# Task directions
Only the lines running from the line with "thumb tip: (288, 364)" to the end of the listing below should be copied, exactly, without pictures.

# Records for this exercise
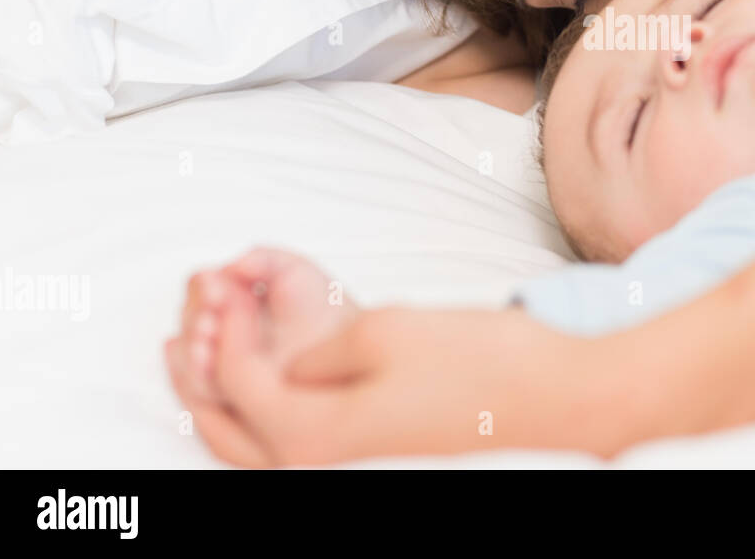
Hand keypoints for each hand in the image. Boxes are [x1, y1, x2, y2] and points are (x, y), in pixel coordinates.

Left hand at [167, 289, 611, 465]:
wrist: (561, 402)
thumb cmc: (481, 365)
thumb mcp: (387, 330)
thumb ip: (318, 348)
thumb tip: (288, 364)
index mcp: (312, 437)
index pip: (238, 380)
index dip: (226, 325)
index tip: (223, 280)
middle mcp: (318, 469)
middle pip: (227, 428)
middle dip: (201, 372)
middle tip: (193, 319)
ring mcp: (347, 473)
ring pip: (254, 447)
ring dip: (226, 397)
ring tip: (214, 348)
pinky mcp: (373, 464)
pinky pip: (293, 448)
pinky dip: (267, 414)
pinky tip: (279, 381)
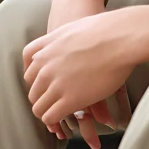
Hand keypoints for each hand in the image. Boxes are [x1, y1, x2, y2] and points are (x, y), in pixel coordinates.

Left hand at [23, 8, 138, 127]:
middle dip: (45, 97)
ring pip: (39, 107)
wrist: (120, 37)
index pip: (28, 74)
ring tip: (62, 111)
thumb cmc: (104, 30)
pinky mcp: (69, 100)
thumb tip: (64, 45)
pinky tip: (66, 116)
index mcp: (45, 50)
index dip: (39, 82)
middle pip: (33, 92)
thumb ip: (60, 40)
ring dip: (49, 110)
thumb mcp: (72, 28)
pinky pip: (50, 117)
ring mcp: (55, 84)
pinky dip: (56, 120)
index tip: (48, 86)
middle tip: (58, 100)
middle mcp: (45, 68)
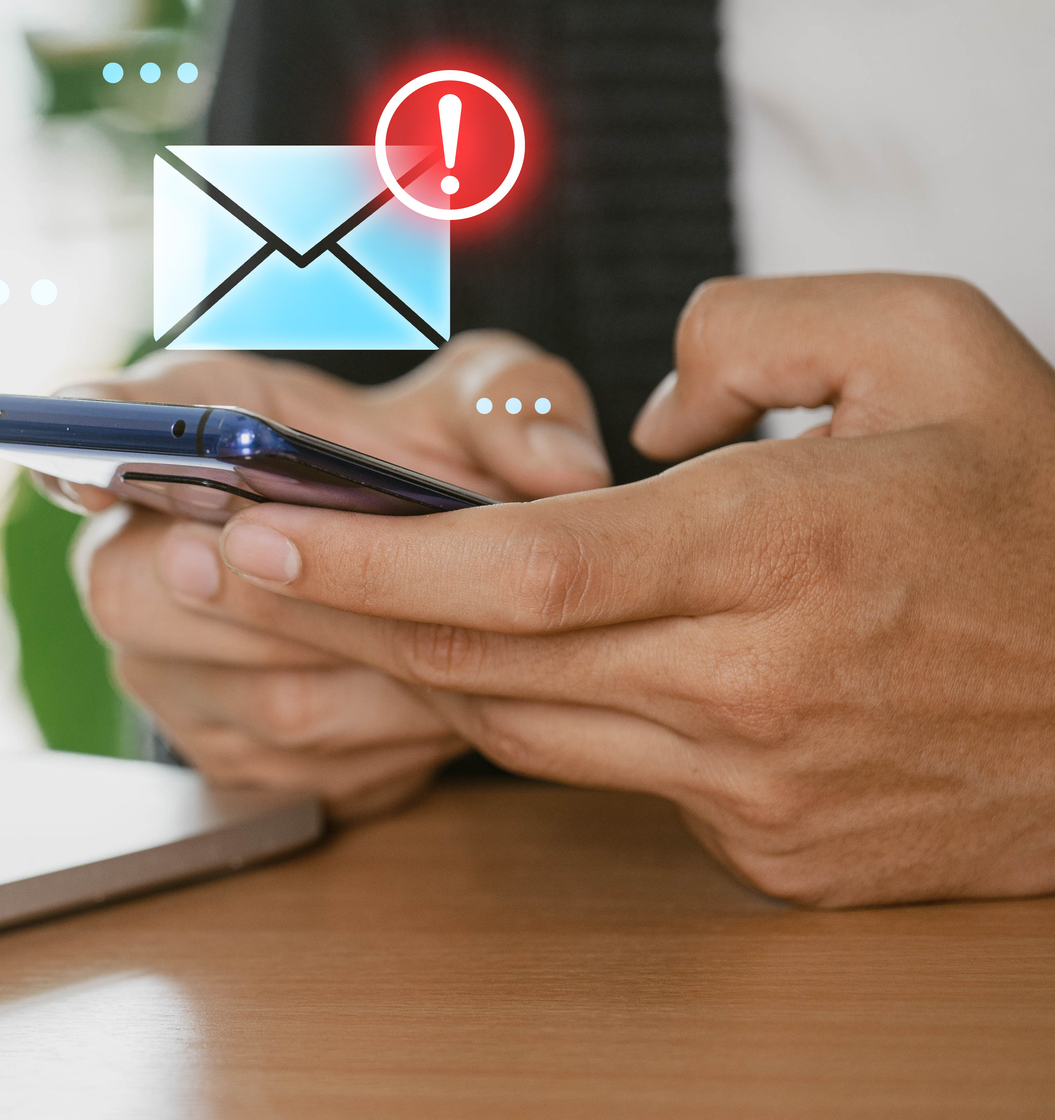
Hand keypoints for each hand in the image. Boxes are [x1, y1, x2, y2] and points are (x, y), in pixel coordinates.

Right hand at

# Result
thumb tip: (288, 364)
index mcp: (312, 437)
index pip: (238, 380)
index dip: (226, 325)
index tip: (223, 280)
middle mcp: (318, 469)
middle pip: (227, 428)
middle dip: (201, 372)
middle tip: (193, 319)
ring mcp: (347, 473)
ring pip: (254, 447)
ring dip: (226, 397)
ring tip: (214, 348)
pinky mcp: (373, 464)
pinky pip: (293, 448)
pinky dip: (267, 414)
pinky tip: (279, 381)
Hand keypoints for each hand in the image. Boxes are [x1, y1, x2, y2] and points are (x, y), in pixel coordinates.

Left hand at [23, 8, 138, 127]:
middle dip: (45, 97)
ring pip: (39, 107)
wrist: (120, 37)
index pip: (28, 74)
ring tip: (62, 111)
thumb cmc: (104, 30)
pinky mcp: (69, 100)
thumb tip: (64, 45)
pinky tip: (66, 116)
index mcp: (45, 50)
index dip: (39, 82)
middle pip: (33, 92)
thumb ip: (60, 40)
ring dip: (49, 110)
thumb mcp: (72, 28)
pinky pip: (50, 117)
ring mcp: (55, 84)
pinky dip: (56, 120)
index tip: (48, 86)
middle tip: (58, 100)
middle mcp: (45, 68)
Hand keypoints for each hand in the image. Boxes are [x1, y1, x2, y2] and points are (x, y), in pixel coordinates.

Right hand at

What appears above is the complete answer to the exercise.